*Your objective*: With the line containing "BL, 3/21/2020: 60 -> 30" as the start and the line containing "BL, 3/26/2020: 100 -> 68" as the end, transcribe that span of the entries below exactly, including both.

== Provided entries

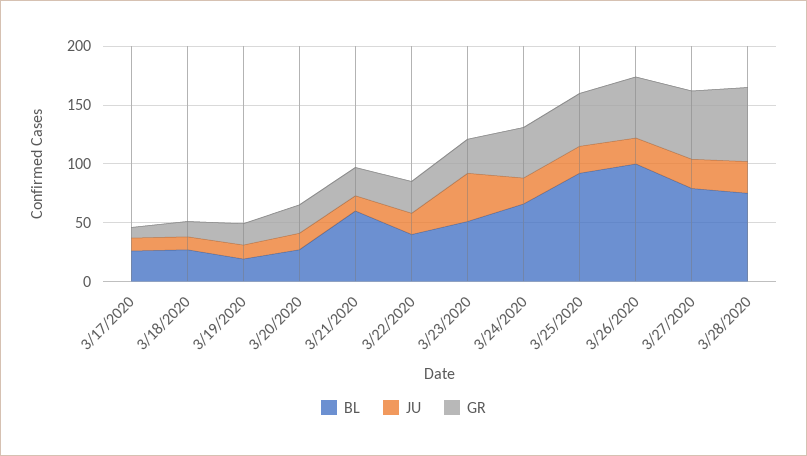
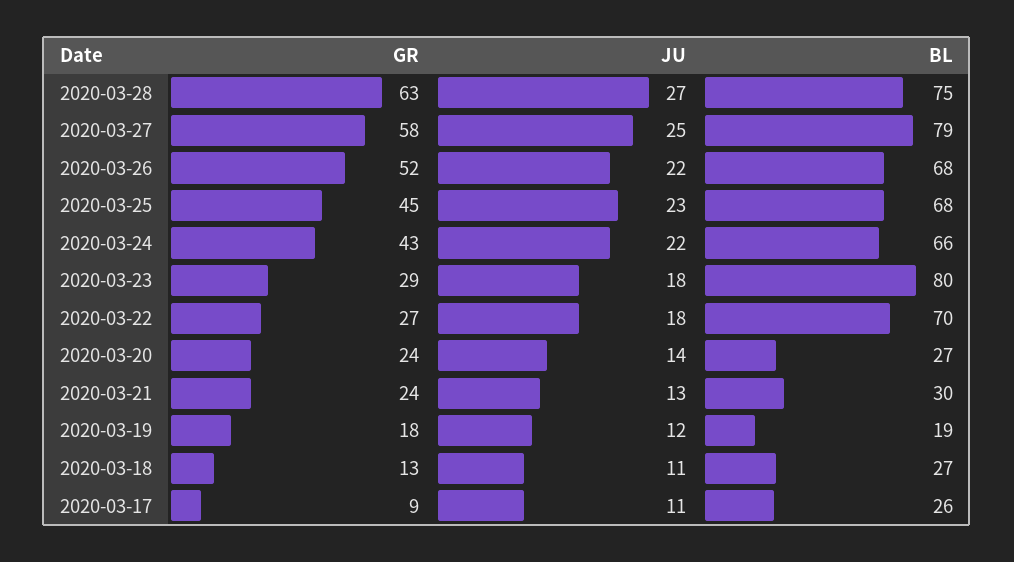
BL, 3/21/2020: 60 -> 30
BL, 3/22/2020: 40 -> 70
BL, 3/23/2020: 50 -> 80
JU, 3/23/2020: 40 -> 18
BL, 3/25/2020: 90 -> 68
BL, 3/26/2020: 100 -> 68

====
== Provided entries

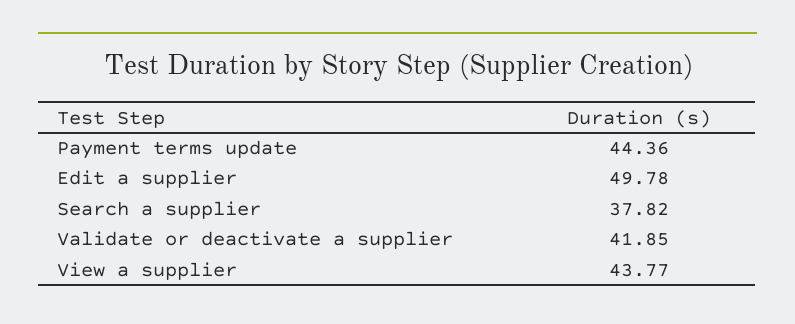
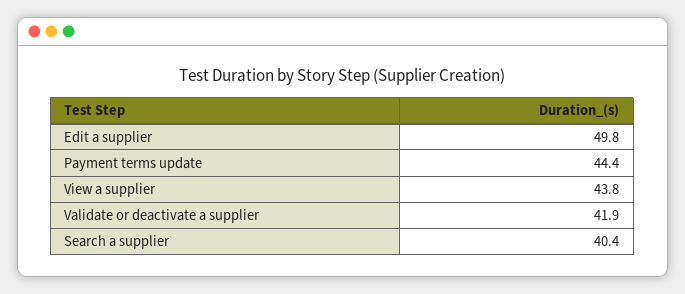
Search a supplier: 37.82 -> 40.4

====

*Answer section*:
BL, 3/21/2020: 60 -> 30
BL, 3/22/2020: 40 -> 70
BL, 3/23/2020: 50 -> 80
JU, 3/23/2020: 40 -> 18
BL, 3/25/2020: 90 -> 68
BL, 3/26/2020: 100 -> 68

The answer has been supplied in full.